Dataset records:
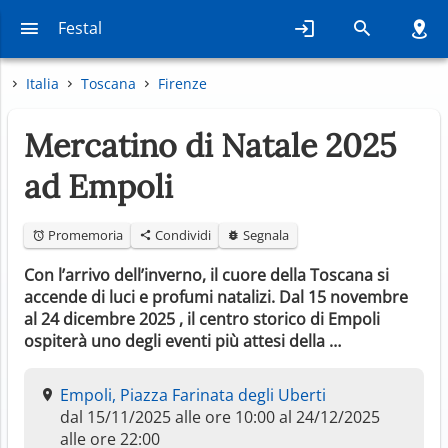
Festal
Italia
Toscana
Firenze
Mercatino di Natale 2025
ad Empoli
Promemoria
Condividi
Segnala
Con l’arrivo dell’inverno, il cuore della Toscana si
accende di luci e profumi natalizi. Dal 15 novembre
al 24 dicembre 2025 , il centro storico di Empoli
ospiterà uno degli eventi più attesi della …
Empoli, Piazza Farinata degli Uberti
dal 15/11/2025 alle ore 10:00 al 24/12/2025
alle ore 22:00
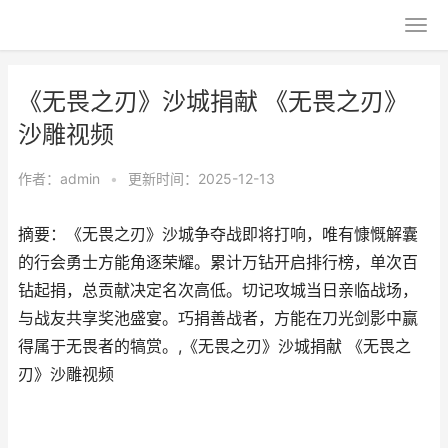
《无畏之刃》沙城捐献 《无畏之刃》
沙雕视频
作者：
admin
•
更新时间：2025-12-13
摘要：《无畏之刃》沙城争夺战即将打响，唯有慷慨解囊
的行会勇士方能角逐荣耀。累计万钻开启排行榜，单次百
钻起捐，总贡献决定名次高低。切记攻城当日亲临战场，
与战友共享奖池盛宴。巧捐善战者，方能在刀光剑影中赢
得属于无畏者的犒赏。,《无畏之刃》沙城捐献 《无畏之
刃》沙雕视频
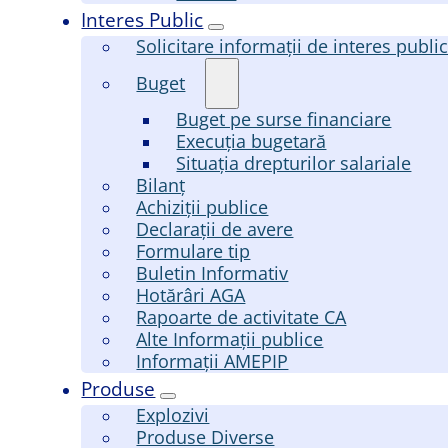
Interes Public
Solicitare informații de interes publi
Buget
Buget pe surse financiare
Execuția bugetară
Situația drepturilor salariale
Bilanț
Achiziții publice
Declarații de avere
Formulare tip
Buletin Informativ
Hotărâri AGA
Rapoarte de activitate CA
Alte Informații publice
Informații AMEPIP
Produse
Explozivi
Produse Diverse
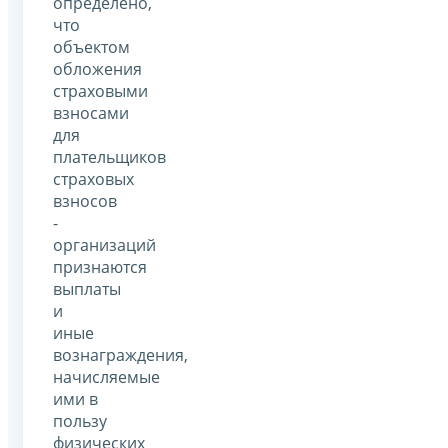
определено,
что
объектом
обложения
страховыми
взносами
для
плательщиков
страховых
взносов
-
организаций
признаются
выплаты
и
иные
вознаграждения,
начисляемые
ими в
пользу
физических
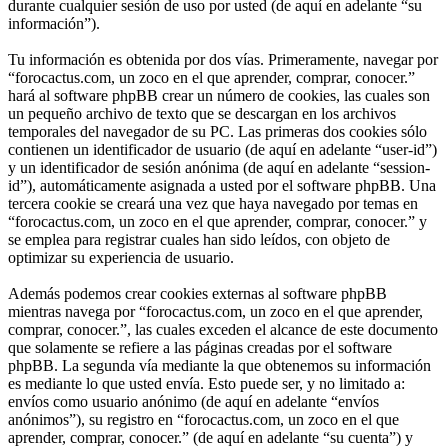
durante cualquier sesión de uso por usted (de aquí en adelante “su
información”).
Tu información es obtenida por dos vías. Primeramente, navegar por
“forocactus.com, un zoco en el que aprender, comprar, conocer.”
hará al software phpBB crear un número de cookies, las cuales son
un pequeño archivo de texto que se descargan en los archivos
temporales del navegador de su PC. Las primeras dos cookies sólo
contienen un identificador de usuario (de aquí en adelante “user-id”)
y un identificador de sesión anónima (de aquí en adelante “session-
id”), automáticamente asignada a usted por el software phpBB. Una
tercera cookie se creará una vez que haya navegado por temas en
“forocactus.com, un zoco en el que aprender, comprar, conocer.” y
se emplea para registrar cuales han sido leídos, con objeto de
optimizar su experiencia de usuario.
Además podemos crear cookies externas al software phpBB
mientras navega por “forocactus.com, un zoco en el que aprender,
comprar, conocer.”, las cuales exceden el alcance de este documento
que solamente se refiere a las páginas creadas por el software
phpBB. La segunda vía mediante la que obtenemos su información
es mediante lo que usted envía. Esto puede ser, y no limitado a:
envíos como usuario anónimo (de aquí en adelante “envíos
anónimos”), su registro en “forocactus.com, un zoco en el que
aprender, comprar, conocer.” (de aquí en adelante “su cuenta”) y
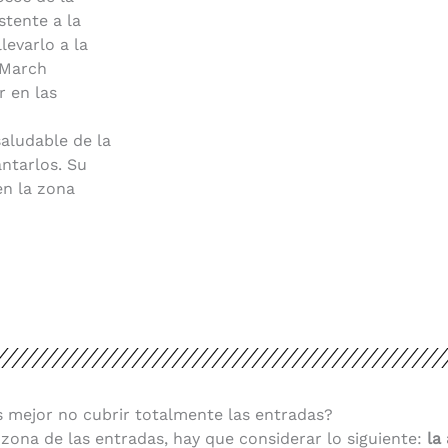
stente a la
evarlo a la
 March
r en las
aludable de la
antarlos. Su
en la zona
s mejor no cubrir totalmente las entradas?
ona de las entradas, hay que considerar lo siguiente:
la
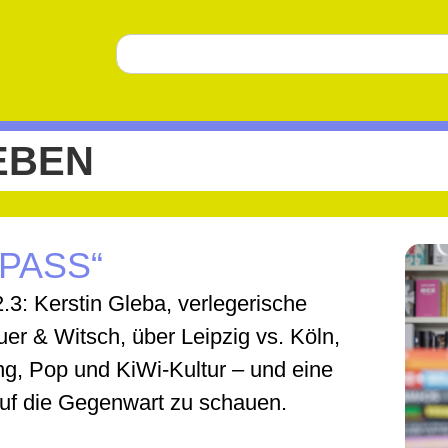
EBEN
PASS“
.3: Kerstin Gleba, verlegerische
er & Witsch, über Leipzig vs. Köln,
g, Pop und KiWi-Kultur – und eine
l auf die Gegenwart zu schauen.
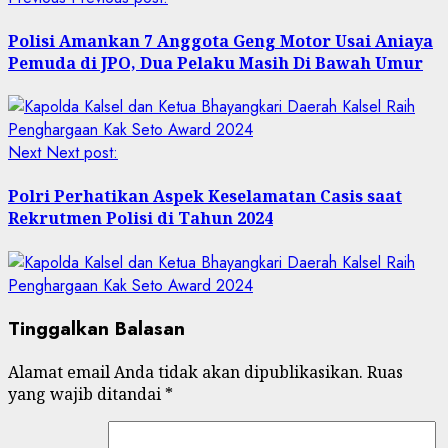
Polisi Amankan 7 Anggota Geng Motor Usai Aniaya
Pemuda di JPO, Dua Pelaku Masih Di Bawah Umur
Next
Next post:
Polri Perhatikan Aspek Keselamatan Casis saat
Rekrutmen Polisi di Tahun 2024
Tinggalkan Balasan
Alamat email Anda tidak akan dipublikasikan.
Ruas
yang wajib ditandai
*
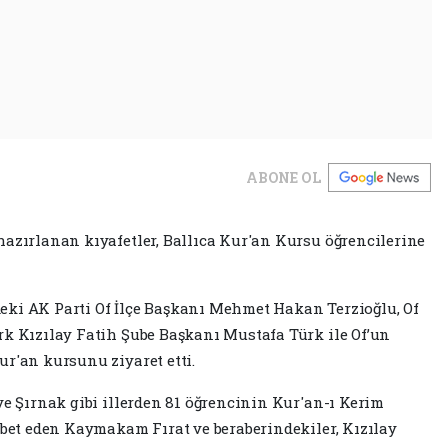
ABONE OL
hazırlanan kıyafetler, Ballıca Kur'an Kursu öğrencilerine
eki AK Parti Of İlçe Başkanı Mehmet Hakan Terzioğlu, Of
rk Kızılay Fatih Şube Başkanı Mustafa Türk ile Of’un
ur'an kursunu ziyaret etti.
ve Şırnak gibi illerden 81 öğrencinin Kur'an-ı Kerim
ohbet eden Kaymakam Fırat ve beraberindekiler, Kızılay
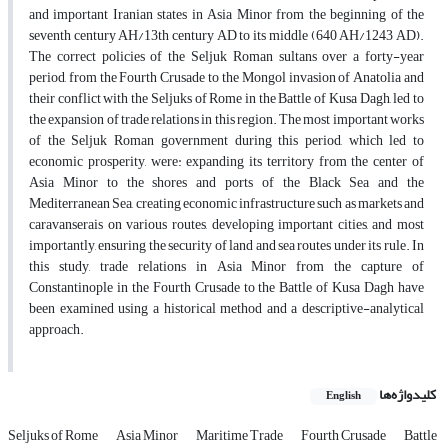
and important Iranian states in Asia Minor from the beginning of the
seventh century AH/13th century AD to its middle (640 AH/1243 AD).
The correct policies of the Seljuk Roman sultans over a forty-year
period, from the Fourth Crusade to the Mongol invasion of Anatolia and
their conflict with the Seljuks of Rome in the Battle of Kusa Dagh, led to
the expansion of trade relations in this region. The most important works
of the Seljuk Roman government during this period, which led to
economic prosperity, were: expanding its territory from the center of
Asia Minor to the shores and ports of the Black Sea and the
Mediterranean Sea, creating economic infrastructure such as markets and
caravanserais on various routes, developing important cities, and most
importantly, ensuring the security of land and sea routes under its rule. In
this study, trade relations in Asia Minor from the capture of
Constantinople in the Fourth Crusade to the Battle of Kusa Dagh have
been examined using a historical method and a descriptive-analytical
approach.
کلیدواژه‌ها
English
Seljuks of Rome
Asia Minor
Maritime Trade
Fourth Crusade
Battle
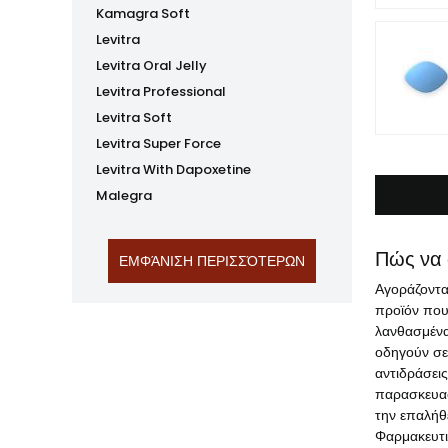
Kamagra Soft
Levitra
Levitra Oral Jelly
Levitra Professional
Levitra Soft
Levitra Super Force
Levitra With Dapoxetine
Malegra
Πώς να 
Αγοράζοντα
προϊόν που
λανθασμένα
οδηγούν σε 
αντιδράσει
παρασκευασ
την επαλήθ
Φαρμακευτι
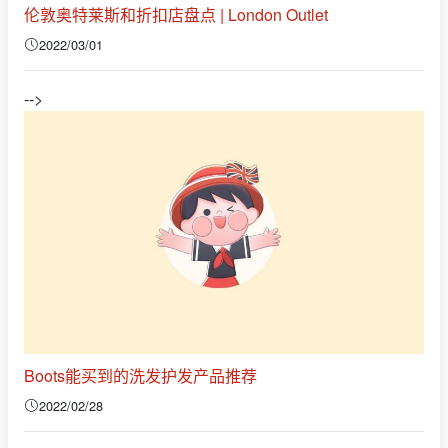
伦敦奥特莱斯和折扣店盘点 | London Outlet
2022/03/01
-->
Boots能买到的洗发护发产品推荐
2022/02/28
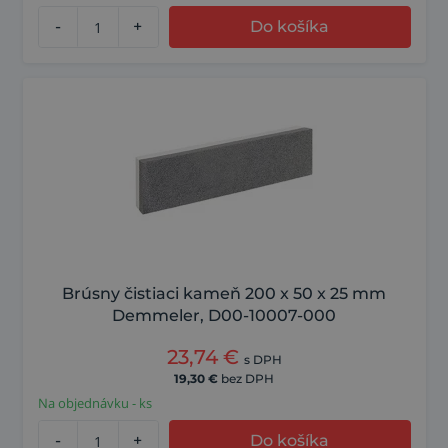
-
+
Do košíka
Brúsny čistiaci kameň 200 x 50 x 25 mm
Demmeler, D00-10007-000
23,74
€
s DPH
19,30
€
bez DPH
Na objednávku - ks
-
+
Do košíka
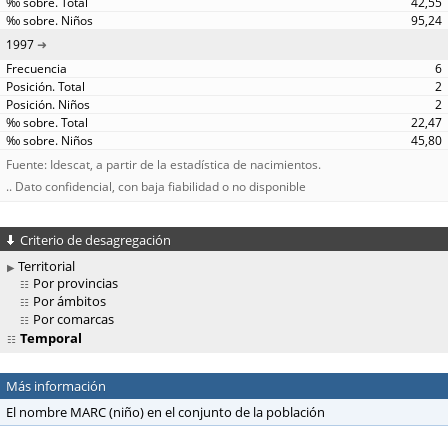
42,55
95,24
1997
6
2
2
22,47
45,80
Fuente: Idescat, a partir de la estadística de nacimientos.
.. Dato confidencial, con baja fiabilidad o no disponible
Criterio de desagregación
Territorial
Por provincias
Por ámbitos
Por comarcas
Temporal
Más información
El nombre MARC (niño) en el conjunto de la población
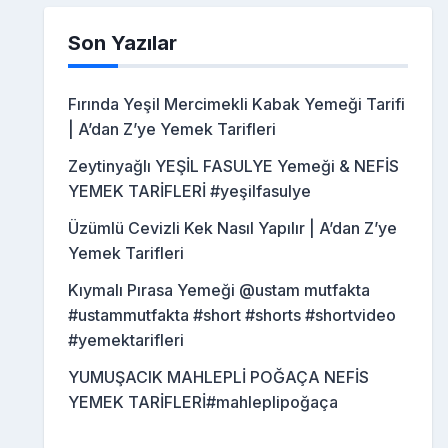
Son Yazılar
Fırında Yeşil Mercimekli Kabak Yemeği Tarifi
| A’dan Z’ye Yemek Tarifleri
Zeytinyağlı YEŞİL FASULYE Yemeği & NEFİS
YEMEK TARİFLERİ #yeşilfasulye
Üzümlü Cevizli Kek Nasıl Yapılır | A’dan Z’ye
Yemek Tarifleri
Kıymalı Pırasa Yemeği @ustam mutfakta
#ustammutfakta #short #shorts #shortvideo
#yemektarifleri
YUMUŞACIK MAHLEPLİ POĞAÇA NEFİS
YEMEK TARİFLERİ#mahleplipoğaça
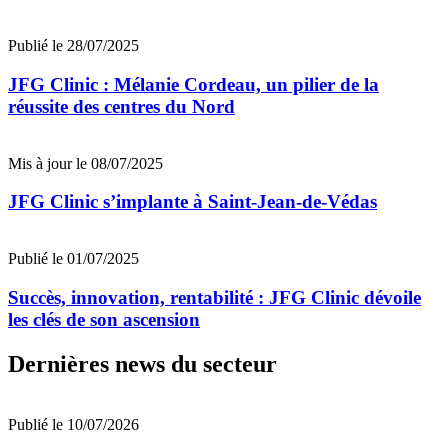
Publié le 28/07/2025
JFG Clinic : Mélanie Cordeau, un pilier de la
réussite des centres du Nord
Mis à jour le 08/07/2025
JFG Clinic s’implante à Saint-Jean-de-Védas
Publié le 01/07/2025
Succès, innovation, rentabilité : JFG Clinic dévoile
les clés de son ascension
Dernières news du secteur
Publié le 10/07/2026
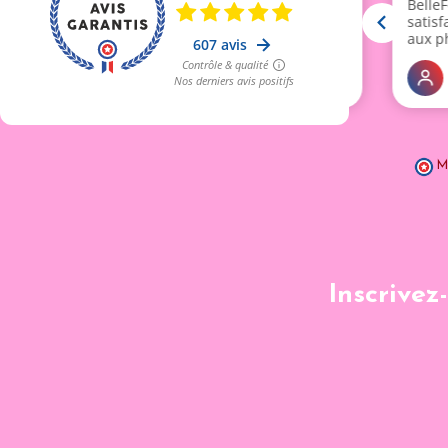
M
Inscrivez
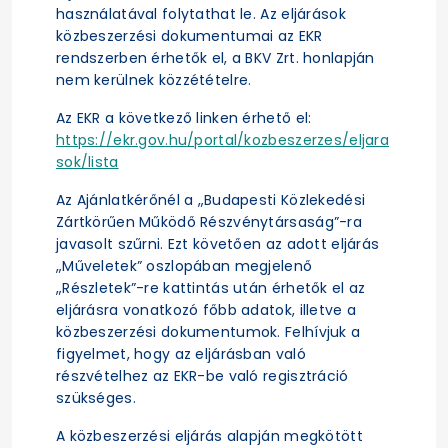
használatával folytathat le. Az eljárások
közbeszerzési dokumentumai az EKR
rendszerben érhetők el, a BKV Zrt. honlapján
nem kerülnek közzétételre.
Az EKR a következő linken érhető el:
https://ekr.gov.hu/portal/kozbeszerzes/eljara
sok/lista
Az Ajánlatkérőnél a „Budapesti Közlekedési
Zártkörűen Működő Részvénytársaság”-ra
javasolt szűrni. Ezt követően az adott eljárás
„Műveletek” oszlopában megjelenő
„Részletek”-re kattintás után érhetők el az
eljárásra vonatkozó főbb adatok, illetve a
közbeszerzési dokumentumok. Felhívjuk a
figyelmet, hogy az eljárásban való
részvételhez az EKR-be való regisztráció
szükséges.
A közbeszerzési eljárás alapján megkötött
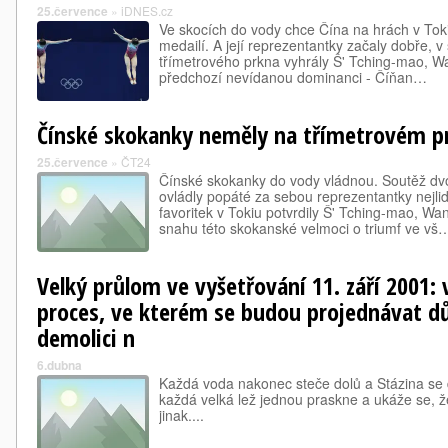
25.července
»
iDNES.cz
Ve skocích do vody chce Čína na hrách v Tok
medailí. A její reprezentantky začaly dobře, 
třímetrového prkna vyhrály Š' Tching-mao, 
předchozí nevídanou dominanci - Číňan…
Čínské skokanky neměly na třímetrovém p
25.července
»
ČT24
Čínské skokanky do vody vládnou. Soutěž dvo
ovládly popáté za sebou reprezentantky nejlid
favoritek v Tokiu potvrdily Š' Tching-mao, W
snahu této skokanské velmoci o triumf ve vš
Velký průlom ve vyšetřování 11. září 2001:
proces, ve kterém se budou projednávat dů
demolici n
6.dubna
Každá voda nakonec steče dolů a Stázina se 
každá velká lež jednou praskne a ukáže se, ž
jinak....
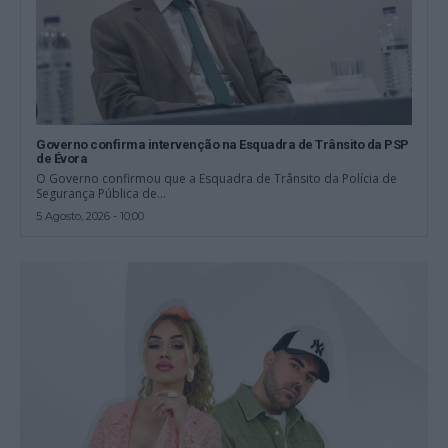
Governo confirma intervenção na Esquadra de Trânsito da PSP
de Évora
O Governo confirmou que a Esquadra de Trânsito da Polícia de
Segurança Pública de...
5 Agosto, 2026 - 10:00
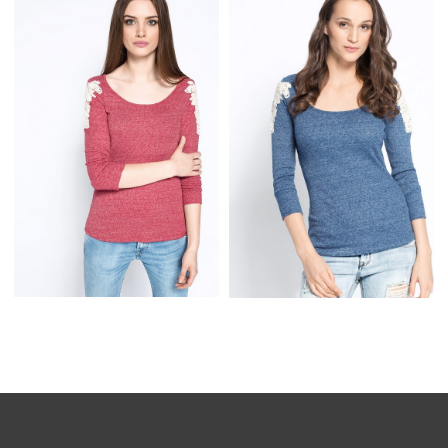
WZORZYSTA MODNA
GŁADKA BLUZKA
BLUZKA WYWIJANY
DAMSKA Z HAFTEM,
GOLF BAWEŁNA
SZARA
GŁADKA BLUZKA
GŁADKA BLUZKA
DAMSKA Z HAFTEM,
DAMSKA Z HAFTEM,
CZERWONA
NIEBIESKA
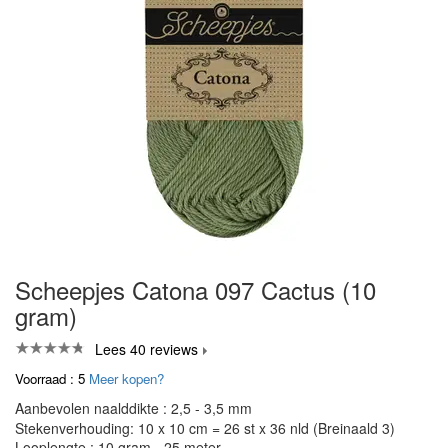
Scheepjes Catona 097 Cactus (10
gram)
Lees 40 reviews
Voorraad : 5
Meer kopen?
Aanbevolen naalddikte : 2,5 - 3,5 mm
Stekenverhouding: 10 x 10 cm = 26 st x 36 nld (Breinaald 3)
Looplengte : 10 gram - 25 meter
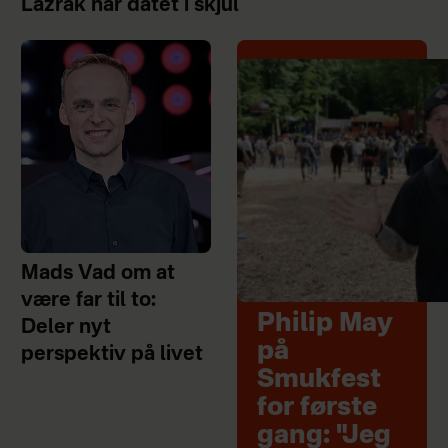
Lazrak har datet i skjul
Mads Vad om at
være far til to:
Philip May
Deler nyt
på
perspektiv på livet
Smukfest
for første
gang: "Jeg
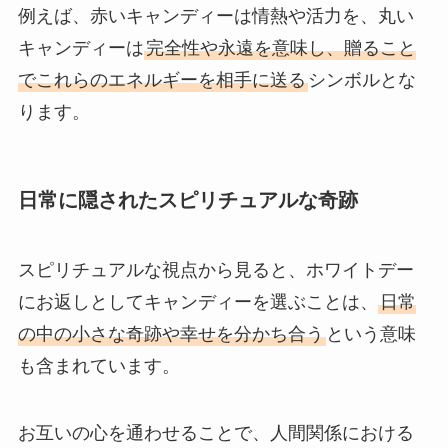
例えば、赤いキャンディーは情熱や活力を、丸い
キャンディーは
完全性や永遠を意味し、贈ること
でこれらのエネルギーを相手に送る
シンボルとな
ります。
日常に隠されたスピリチュアルな奇跡
スピリチュアルな視点から見ると、ホワイトデー
にお返しとしてキャンディーを選ぶことは、
日常
の中の小さな奇跡や幸せを分かち合う
という意味
も含まれています。
お互いの心を通わせることで、人間関係における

> Task instructions:
All lines above from the one containing "Na objednávku - ks" up to and including the one containing "Čínské skokanky do vody vládnou. Soutěž dvo" are to be set down exactly, and nothing else. Leave images out.

> Answer section:
Na objednávku - ks
-
+
Do košíka
42,55
95,24
1997
6
2
2
22,47
45,80
Fuente: Idescat, a partir de la estadística de nacimientos.
.. Dato confidencial, con baja fiabilidad o no disponible
Criterio de desagregación
Territorial
Por provincias
Por ámbitos
Por comarcas
Temporal
Más información
El nombre MARC (niño) en el conjunto de la población
Son Yazılar
Fırında Yeşil Mercimekli Kabak Yemeği Tarifi
| A’dan Z’ye Yemek Tarifleri
Zeytinyağlı YEŞİL FASULYE Yemeği & NEFİS
YEMEK TARİFLERİ #yeşilfasulye
Üzümlü Cevizli Kek Nasıl Yapılır | A’dan Z’ye
Yemek Tarifleri
Kıymalı Pırasa Yemeği @ustam mutfakta
#ustammutfakta #short #shorts #shortvideo
#yemektarifleri
YUMUŞACIK MAHLEPLİ POĞAÇA NEFİS
YEMEK TARİFLERİ#mahleplipoğaça
Publié le 28/07/2025
JFG Clinic : Mélanie Cordeau, un pilier de la
réussite des centres du Nord
Mis à jour le 08/07/2025
JFG Clinic s’implante à Saint-Jean-de-Védas
Publié le 01/07/2025
Succès, innovation, rentabilité : JFG Clinic dévoile
les clés de son ascension
Dernières news du secteur
Publié le 10/07/2026
M
Inscrivez
használatával folytathat le. Az eljárások
közbeszerzési dokumentumai az EKR
rendszerben érhetők el, a BKV Zrt. honlapján
nem kerülnek közzétételre.
Az EKR a következő linken érhető el:
https://ekr.gov.hu/portal/kozbeszerzes/eljara
sok/lista
Az Ajánlatkérőnél a „Budapesti Közlekedési
Zártkörűen Működő Részvénytársaság”-ra
javasolt szűrni. Ezt követően az adott eljárás
„Műveletek” oszlopában megjelenő
„Részletek”-re kattintás után érhetők el az
eljárásra vonatkozó főbb adatok, illetve a
közbeszerzési dokumentumok. Felhívjuk a
figyelmet, hogy az eljárásban való
részvételhez az EKR-be való regisztráció
szükséges.
A közbeszerzési eljárás alapján megkötött
25.července
»
iDNES.cz
Ve skocích do vody chce Čína na hrách v Tok
medailí. A její reprezentantky začaly dobře, 
třímetrového prkna vyhrály Š' Tching-mao, 
předchozí nevídanou dominanci - Číňan…
Čínské skokanky neměly na třímetrovém p
25.července
»
ČT24
Čínské skokanky do vody vládnou. Soutěž dvo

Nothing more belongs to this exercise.